MobileRead Forums - View Single Post - .azw1 or .tpz, antiquated Topaz sample file

Quoth · 10-14-2025, 03:55 PM

This is the bit where Topaz and DjVu are similar:

Quote:

The JB2 encoding method identifies nearly identical shapes on the page, such as multiple occurrences of a particular character in a given font, style, and size. It compresses the bitmap of each unique shape separately, and then encodes the locations where each shape appears on the page. Thus, instead of compressing a letter "e" in a given font multiple times, it compresses the letter "e" once (as a compressed bit image) and then records every place on the page it occurs.

https://en.wikipedia.org/wiki/DjVu

In contrast a scanned image in a PDF might simply be encapsulated TIFF.

Quote:

A PDF file is often a combination of vector graphics, text, and bitmap graphics. The basic types of content in a PDF are:

Typeset text stored as content streams (i.e., not encoded in plain text);
Vector graphics for illustrations and designs that consist of shapes and lines;
Raster graphics for photographs and other types of images; and
Other multimedia objects.

In later PDF revisions, a PDF document can also support links (inside document or web page), forms, JavaScript (initially available as a plugin for Acrobat 3.0), or any other types of embedded contents that can be handled using plug-ins.

PDF combines three technologies:

An equivalent subset of the PostScript page description programming language but in declarative form, for generating the layout and graphics.
A font-embedding/replacement system to allow fonts to travel with the documents.
A structured storage system to bundle these elements and any associated content into a single file, with data compression where appropriate.

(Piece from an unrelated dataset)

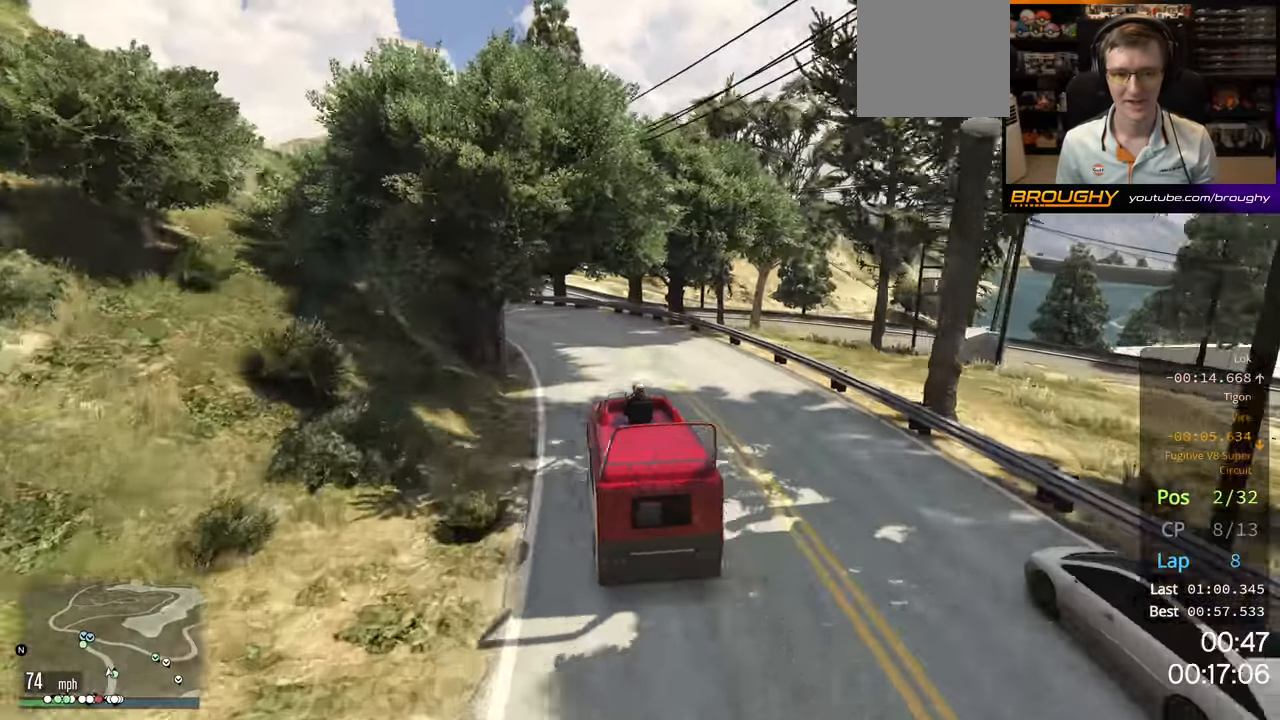
{"buttons": [], "left_stick": "center", "right_stick": "center", "events": [[50, "left_stick", "center"], [150, "left_stick", "left"], [166, "R2", "up"], [283, "left_stick", "center"]]}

https://en.wikipedia.org/wiki/PDF

DjVu beats PDF if the source is only scanned from paper, though like PDF it can have an OCR text layer to help search.

PDF beats DjVu for output from maths typesetting, vector art, wordprocessing DTP etc.

Both show a WYSIWG rendering of what might be printed on paper, and for DjVu the intention was a same size paper source. Normally the actual page size is pre-encoded into both.

Topaz takes the compression/encoding idea of DjVu (and the OCR overlay for search that scanned to PDF + OCR also has), but instead of replicating the original layout it reflows and re-paginates for the actual screen.

EDIT:
Also of course Topaz and DjVu the work is done by the creator's tools (the readers rendering is simple), whereas non-scanned PDF (with postscript from laTex, vector art etc), azw3/KF8, KFX, epub2 and especially epub3 (with javascript, reflowable and fixed layout) require more work. The mobi /KF7 is HTML3 and has no CSS, so is pretty simple to render, especially as it only has three font faces (serif, sans and monospace) each in normal, bold, italic and bold italic.